Er kunnen situaties ontstaan waarin er «gaten vallen» in het middelenpakket. Om deze gaten op korte termijn te dichten kan een dringend vereiste toelating bij het Ctgb worden aangevraagd of een vrijstelling bij mij. Deze toelating en vrijstelling hebben een beperkte duur. Hiermee kan de nodige rust gecreëerd worden om te werken aan een adequaat middelenpakket voor de langere termijn. Er is tot nu toe geen aanvraag voor een dringend vereiste toelating ingediend en inmiddels is een aantal vrijstellingen voor de duur van 120 dagen afgegeven. Bijvoorbeeld de vrijstelling voor de biocide Vectobac ter bestrijding van de Aziatische tijgermug die Nederland binnenkomt via de import van Lucky Bamboo uit China.

Door het terugdringen van niet toegelaten middelen kunnen knelpunten optreden in bepaalde sectoren voor wat betreft de beschikbaarheid van middelen. Dit zou kunnen leiden tot aanvragen voor dringend vereiste biociden bij het Ctgb. Het RIVM heeft de wettelijke taak de noodzaak van dringend vereiste biociden te beoordelen. De ontwikkeling van kennis aangaande een adequaat middelenpakket zal in dit verband verder vorm moeten krijgen.

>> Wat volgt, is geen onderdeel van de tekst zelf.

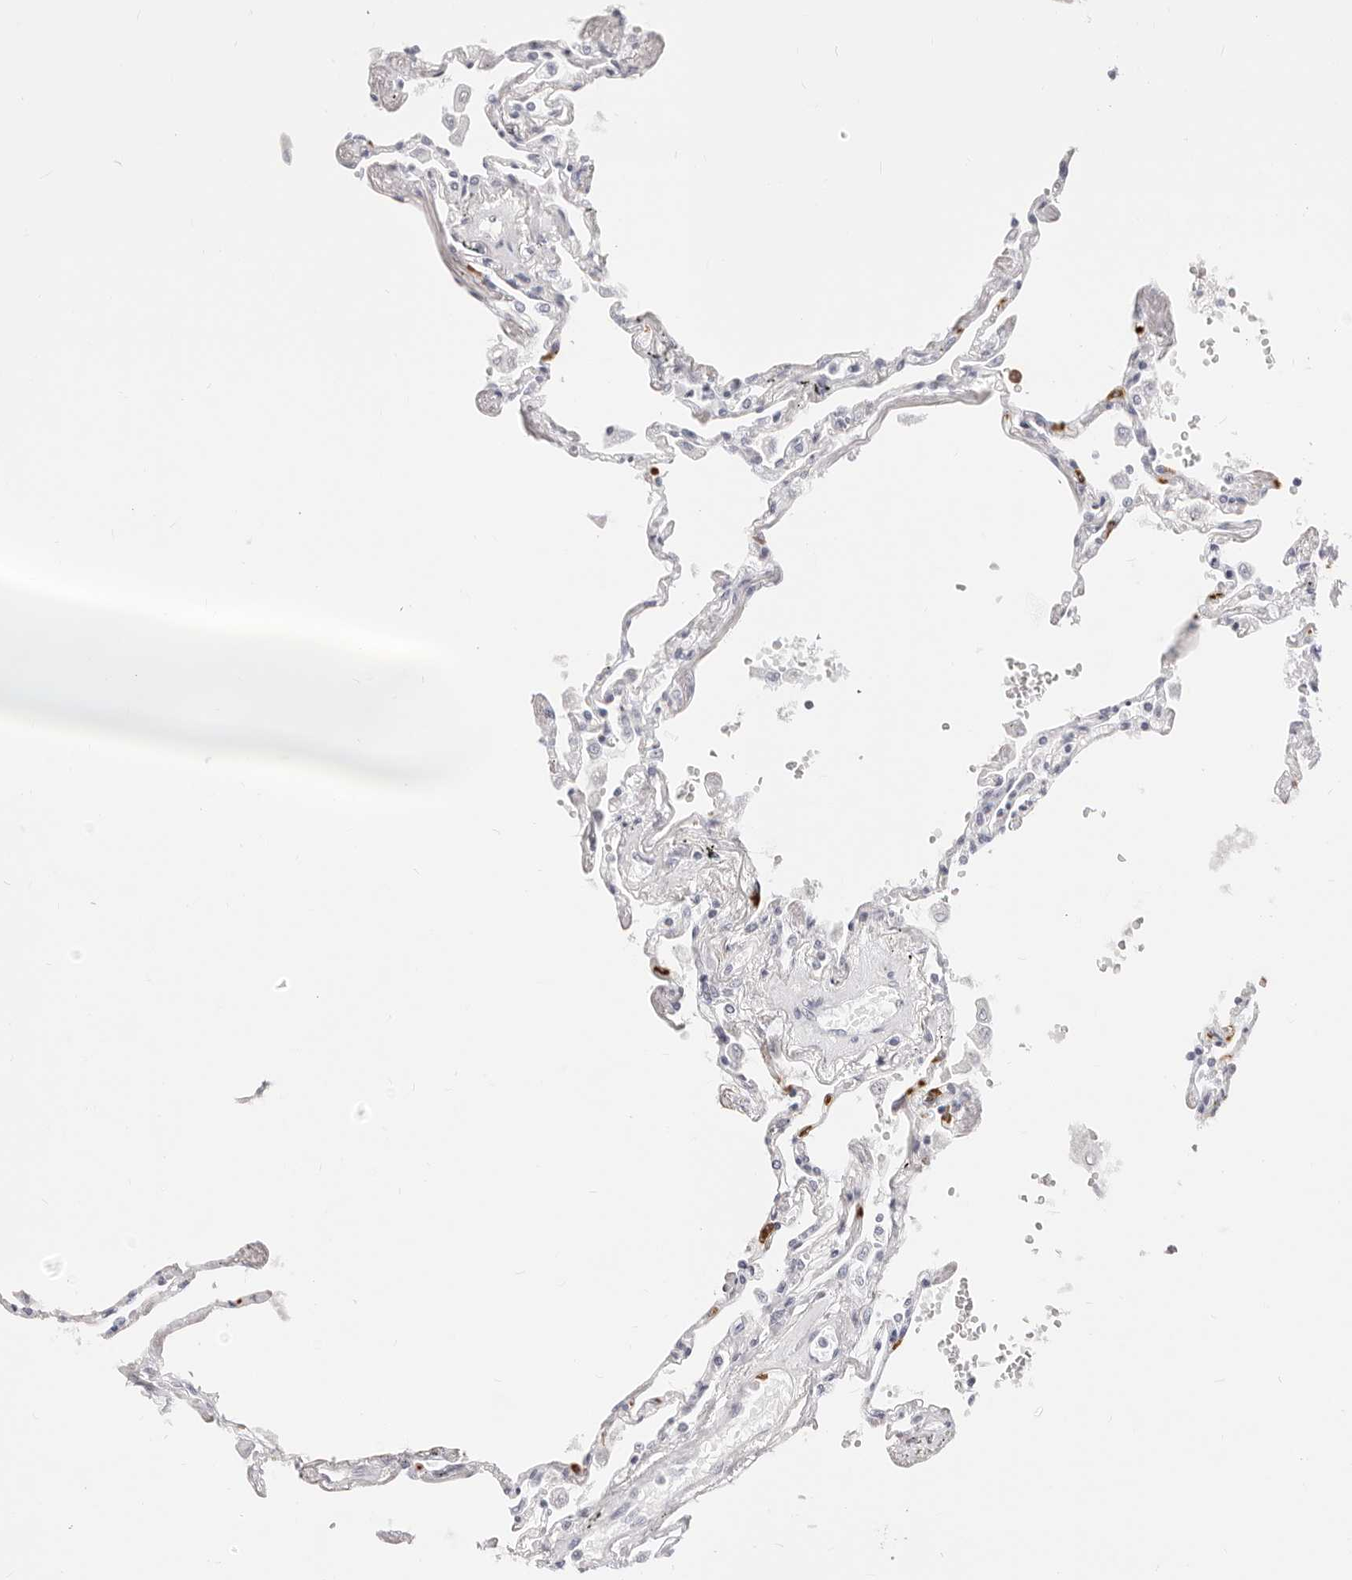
{"staining": {"intensity": "negative", "quantity": "none", "location": "none"}, "tissue": "lung", "cell_type": "Alveolar cells", "image_type": "normal", "snomed": [{"axis": "morphology", "description": "Normal tissue, NOS"}, {"axis": "topography", "description": "Lung"}], "caption": "High magnification brightfield microscopy of unremarkable lung stained with DAB (brown) and counterstained with hematoxylin (blue): alveolar cells show no significant positivity.", "gene": "CAMP", "patient": {"sex": "female", "age": 67}}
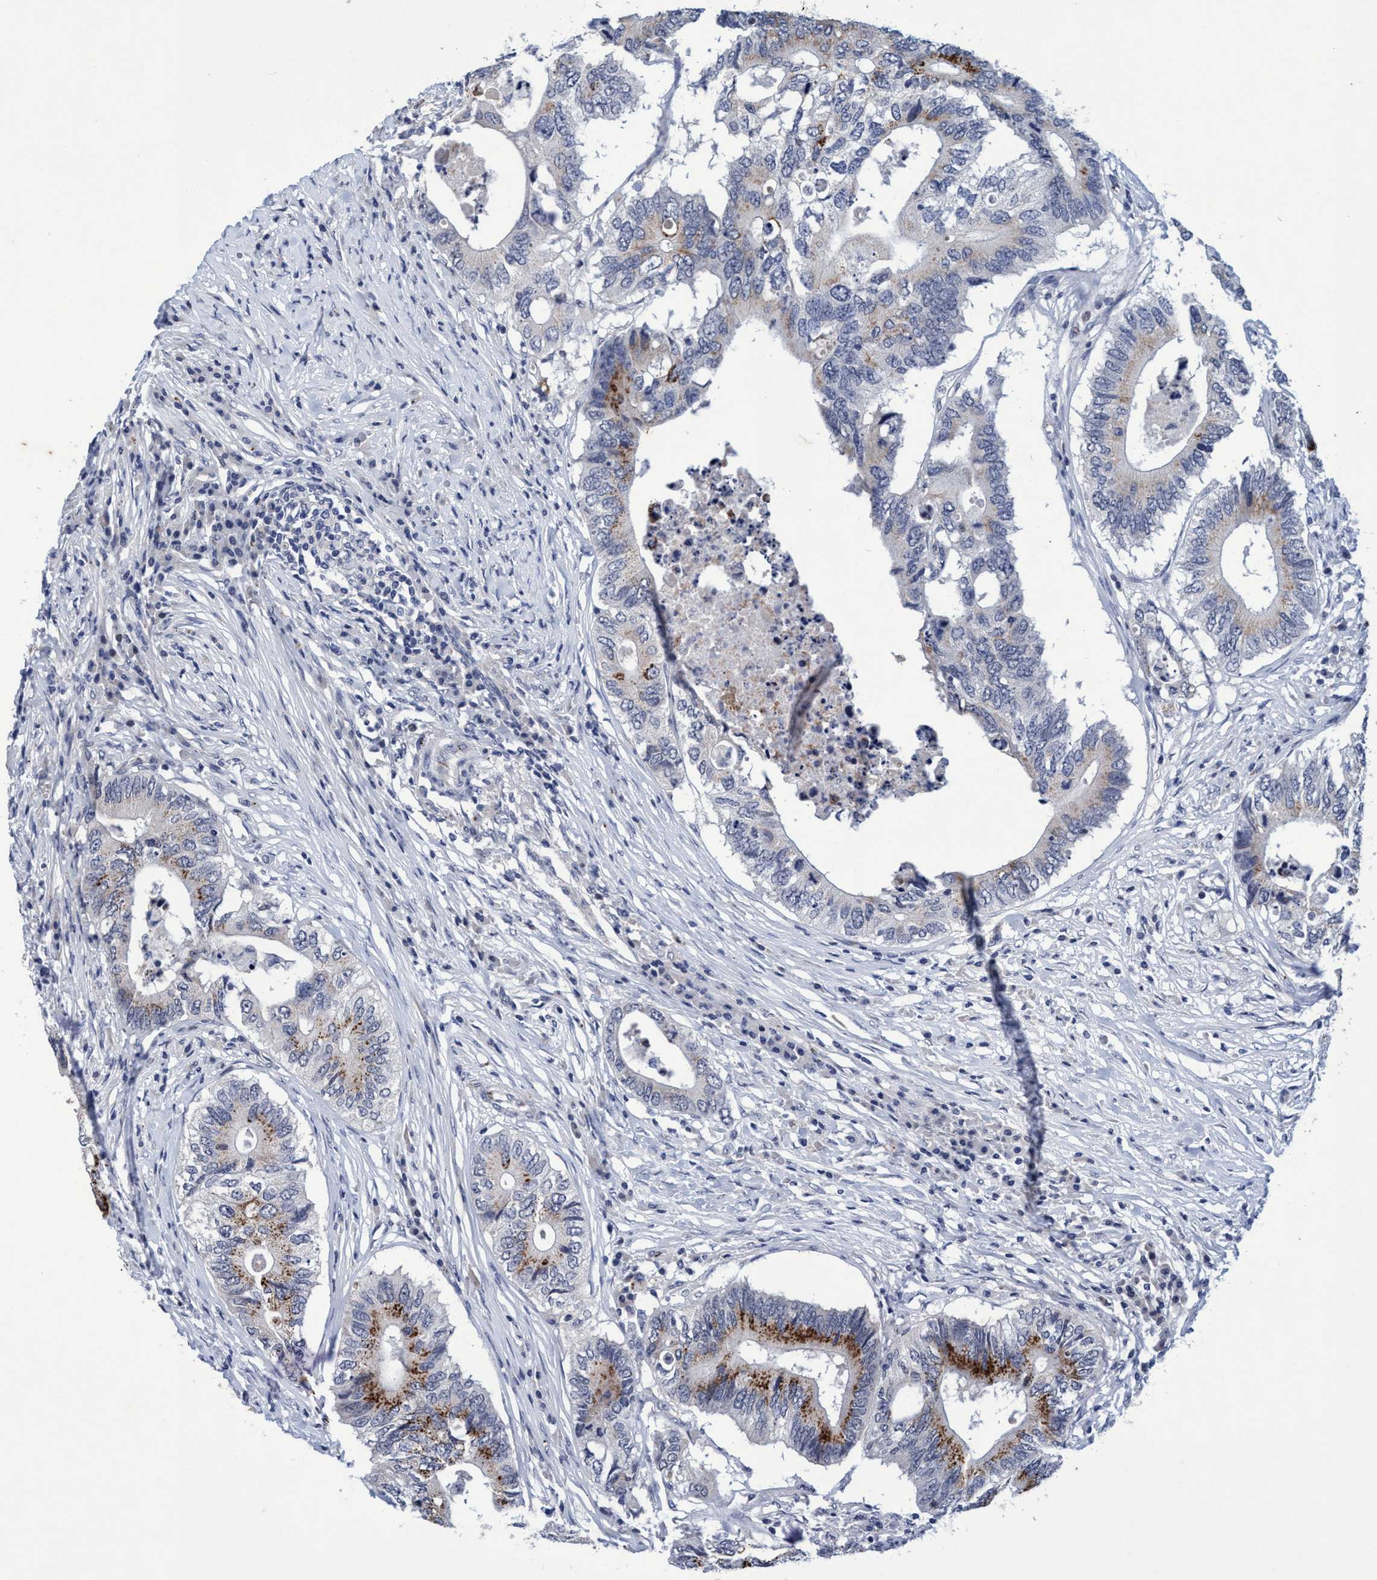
{"staining": {"intensity": "moderate", "quantity": "25%-75%", "location": "cytoplasmic/membranous"}, "tissue": "colorectal cancer", "cell_type": "Tumor cells", "image_type": "cancer", "snomed": [{"axis": "morphology", "description": "Adenocarcinoma, NOS"}, {"axis": "topography", "description": "Colon"}], "caption": "Tumor cells exhibit moderate cytoplasmic/membranous expression in about 25%-75% of cells in colorectal adenocarcinoma.", "gene": "GRB14", "patient": {"sex": "male", "age": 71}}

In het kader van het bevorderen van een adequaat middelenpakket is het belangrijk dat ik me bewust ben van de consequenties van de regelgeving en beleid aangaande biociden. Daarom sta ik open voor signalen uit de samenleving als het gaat om onduidelijkheden in de regelgeving of ongewenste effecten daarvan.

Bovendien is een eerste verkenning uitgevoerd naar de mogelijkheden voor het opzetten van een fonds voor kleine toepassingen biociden. Door de versnippering van de markt lijkt er vooralsnog onvoldoende draagvlak te bestaan voor het bij elkaar brengen van voldoende financiële middelen. Ook aan de kant van de overheid lijkt het in deze tijd van bezuinigingen financieel niet haalbaar.

Verbetering van de communicatie tussen betrokken bedrijven en overheden

De afgelopen jaren is vanuit mijn ministerie sterk ingezet op een verbetering van de communicatie met het bedrijfsleven. Het beleid voor gedifferentieerd handhaven bijvoorbeeld, is afgestemd met Platform Biociden.

In 2009 heeft RIVM in opdracht van VROM gewerkt aan het oprichten van een Kennisnetwerk en dit is net van start. De eerste resultaten zijn zeer positief: er is veel interesse en diverse partijen hebben zich al binnen het netwerk verenigd rondom specifieke thema’s die door partijen zelf zijn aangedragen. Een voorbeeld hiervan is vectorbestrijding (vectoren zijn organismen die ziekte overdragen). Dit is een terrein waar nog veel onduidelijk is: hoe worden de risico’s voor de volksgezondheid door het voorkomen van vectoren afgewogen tegen de risico’s van de toepassing van biociden? Welke instanties moeten optreden en besluiten nemen bij de uitbraak van een ziekte die overgedragen is door vectoren? Een ander voorbeeld van zo’n thema is het gebruik van biociden in de dierhouderij. Noodzakelijke middelen zijn hier vaak niet toegelaten. Zaken als communicatie, kennis, opleiding en overzicht over wat noodzakelijke toepassingen zijn, spelen hier een rol. Daarnaast speelt het netwerk al een rol in het ontsluiten en inzichtelijk maken van de regelgeving doordat diverse partijen met problemen dit netwerk nu weten te vinden.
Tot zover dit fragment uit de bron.